The importance of chimney sweeping
TYLER — When you see Robert Swinney, you can't help but think of Dick Van Dyke sweeping chimney's on rooftops.
But with the traditional top hat comes over 30 years of experience as a chimney sweep.
This time of year is the busiest for Swinney.
"A lot of fires happen first of the season, people just throw a lot of kindling in the fire, newspaper, and you go up there and set that creosote on fire," Swinney said.
Swinney says he goes to about 2 dozen chimney fires every year -- the homeowners call the day after.
"It throws fireballs all over the roof, it looks like a roman candle coming out the top of your chimney. It creates a roar in the chimney in the fireplace -- people look around 'What is that noise?' Swinney said.

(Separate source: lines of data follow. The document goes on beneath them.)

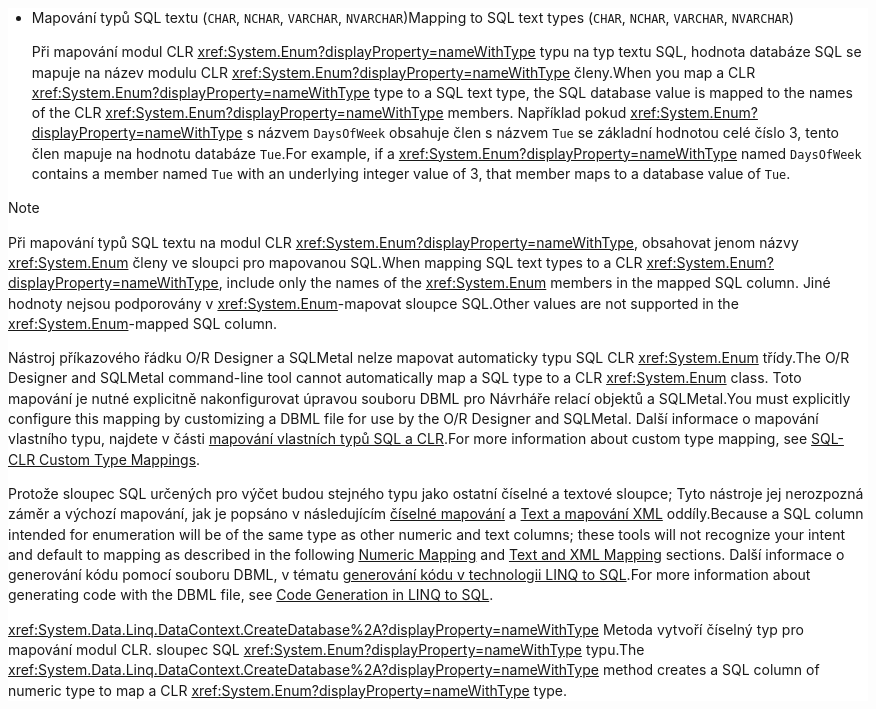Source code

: -   <span data-ttu-id="30cd2-156">Mapování typů SQL textu (`CHAR`, `NCHAR`, `VARCHAR`, `NVARCHAR`)</span><span class="sxs-lookup"><span data-stu-id="30cd2-156">Mapping to SQL text types (`CHAR`, `NCHAR`, `VARCHAR`, `NVARCHAR`)</span></span>  
  
     <span data-ttu-id="30cd2-157">Při mapování modul CLR <xref:System.Enum?displayProperty=nameWithType> typu na typ textu SQL, hodnota databáze SQL se mapuje na název modulu CLR <xref:System.Enum?displayProperty=nameWithType> členy.</span><span class="sxs-lookup"><span data-stu-id="30cd2-157">When you map a CLR <xref:System.Enum?displayProperty=nameWithType> type to a SQL text type, the SQL database value is mapped to the names of the CLR <xref:System.Enum?displayProperty=nameWithType> members.</span></span> <span data-ttu-id="30cd2-158">Například pokud <xref:System.Enum?displayProperty=nameWithType> s názvem `DaysOfWeek` obsahuje člen s názvem `Tue` se základní hodnotou celé číslo 3, tento člen mapuje na hodnotu databáze `Tue`.</span><span class="sxs-lookup"><span data-stu-id="30cd2-158">For example, if a <xref:System.Enum?displayProperty=nameWithType> named `DaysOfWeek` contains a member named `Tue` with an underlying integer value of 3, that member maps to a database value of `Tue`.</span></span>  
  
> [!NOTE]
>  <span data-ttu-id="30cd2-159">Při mapování typů SQL textu na modul CLR <xref:System.Enum?displayProperty=nameWithType>, obsahovat jenom názvy <xref:System.Enum> členy ve sloupci pro mapovanou SQL.</span><span class="sxs-lookup"><span data-stu-id="30cd2-159">When mapping SQL text types to a CLR <xref:System.Enum?displayProperty=nameWithType>, include only the names of the <xref:System.Enum> members in the mapped SQL column.</span></span> <span data-ttu-id="30cd2-160">Jiné hodnoty nejsou podporovány v <xref:System.Enum>-mapovat sloupce SQL.</span><span class="sxs-lookup"><span data-stu-id="30cd2-160">Other values are not supported in the <xref:System.Enum>-mapped SQL column.</span></span>  
  
 <span data-ttu-id="30cd2-161">Nástroj příkazového řádku O/R Designer a SQLMetal nelze mapovat automaticky typu SQL CLR <xref:System.Enum> třídy.</span><span class="sxs-lookup"><span data-stu-id="30cd2-161">The O/R Designer and SQLMetal command-line tool cannot automatically map a SQL type to a CLR <xref:System.Enum> class.</span></span> <span data-ttu-id="30cd2-162">Toto mapování je nutné explicitně nakonfigurovat úpravou souboru DBML pro Návrháře relací objektů a SQLMetal.</span><span class="sxs-lookup"><span data-stu-id="30cd2-162">You must explicitly configure this mapping by customizing a DBML file for use by the O/R Designer and SQLMetal.</span></span> <span data-ttu-id="30cd2-163">Další informace o mapování vlastního typu, najdete v části [mapování vlastních typů SQL a CLR](../../../../../../docs/framework/data/adonet/sql/linq/sql-clr-custom-type-mappings.md).</span><span class="sxs-lookup"><span data-stu-id="30cd2-163">For more information about custom type mapping, see [SQL-CLR Custom Type Mappings](../../../../../../docs/framework/data/adonet/sql/linq/sql-clr-custom-type-mappings.md).</span></span>  
  
 <span data-ttu-id="30cd2-164">Protože sloupec SQL určených pro výčet budou stejného typu jako ostatní číselné a textové sloupce; Tyto nástroje jej nerozpozná záměr a výchozí mapování, jak je popsáno v následujícím [číselné mapování](#NumericMapping) a [Text a mapování XML](#TextMapping) oddíly.</span><span class="sxs-lookup"><span data-stu-id="30cd2-164">Because a SQL column intended for enumeration will be of the same type as other numeric and text columns; these tools will not recognize your intent and default to mapping as described in the following [Numeric Mapping](#NumericMapping) and [Text and XML Mapping](#TextMapping) sections.</span></span> <span data-ttu-id="30cd2-165">Další informace o generování kódu pomocí souboru DBML, v tématu [generování kódu v technologii LINQ to SQL](../../../../../../docs/framework/data/adonet/sql/linq/code-generation-in-linq-to-sql.md).</span><span class="sxs-lookup"><span data-stu-id="30cd2-165">For more information about generating code with the DBML file, see [Code Generation in LINQ to SQL](../../../../../../docs/framework/data/adonet/sql/linq/code-generation-in-linq-to-sql.md).</span></span>  
  
 <span data-ttu-id="30cd2-166"><xref:System.Data.Linq.DataContext.CreateDatabase%2A?displayProperty=nameWithType> Metoda vytvoří číselný typ pro mapování modul CLR. sloupec SQL <xref:System.Enum?displayProperty=nameWithType> typu.</span><span class="sxs-lookup"><span data-stu-id="30cd2-166">The <xref:System.Data.Linq.DataContext.CreateDatabase%2A?displayProperty=nameWithType> method creates a SQL column of numeric type to map a CLR <xref:System.Enum?displayProperty=nameWithType> type.</span></span>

He recommends getting your chimney swept every 3 chords of wood you use.
But the best way to see if your chimney needs it -- is to get a flashlight -- and look!
"Well, you can see a quarter inch, maybe even a half inch of creosote and you can tell what it is. You don't see the bricks anymore, you cant see the metal liner of the damper. You can just see a buildup of something on there," Swinney said.
And sometimes it's not just soot that collects in a chimney.
Sometimes, squirrels will...make their selves at home.
"I've seen it where there's a nest all the way down to the damper, all the way to the top of the chimney and if they'd have lit that thing on fire, it would have been a good one...it would have been like a bonfire," Swinney said.